---- MATERIAL PROVIDED

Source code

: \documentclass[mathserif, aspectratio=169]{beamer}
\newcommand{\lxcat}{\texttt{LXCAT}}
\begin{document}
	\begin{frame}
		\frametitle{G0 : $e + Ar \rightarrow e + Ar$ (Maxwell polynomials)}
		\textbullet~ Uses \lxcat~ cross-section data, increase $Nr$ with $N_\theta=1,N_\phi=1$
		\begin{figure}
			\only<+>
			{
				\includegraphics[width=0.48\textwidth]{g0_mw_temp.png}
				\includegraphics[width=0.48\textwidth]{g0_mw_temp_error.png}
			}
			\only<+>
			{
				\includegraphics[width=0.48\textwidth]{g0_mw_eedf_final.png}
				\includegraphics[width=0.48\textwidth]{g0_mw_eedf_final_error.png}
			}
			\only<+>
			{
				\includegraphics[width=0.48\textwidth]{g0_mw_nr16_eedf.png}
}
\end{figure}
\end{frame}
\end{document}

--------

=== PROBLEM DETAILS ===
Wherever a line of the records above contains the string "textwidth", copy that line out.

=== YOUR RESPONSE ===
				\includegraphics[width=0.48\textwidth]{g0_mw_temp.png}
				\includegraphics[width=0.48\textwidth]{g0_mw_temp_error.png}
				\includegraphics[width=0.48\textwidth]{g0_mw_eedf_final.png}
				\includegraphics[width=0.48\textwidth]{g0_mw_eedf_final_error.png}
				\includegraphics[width=0.48\textwidth]{g0_mw_nr16_eedf.png}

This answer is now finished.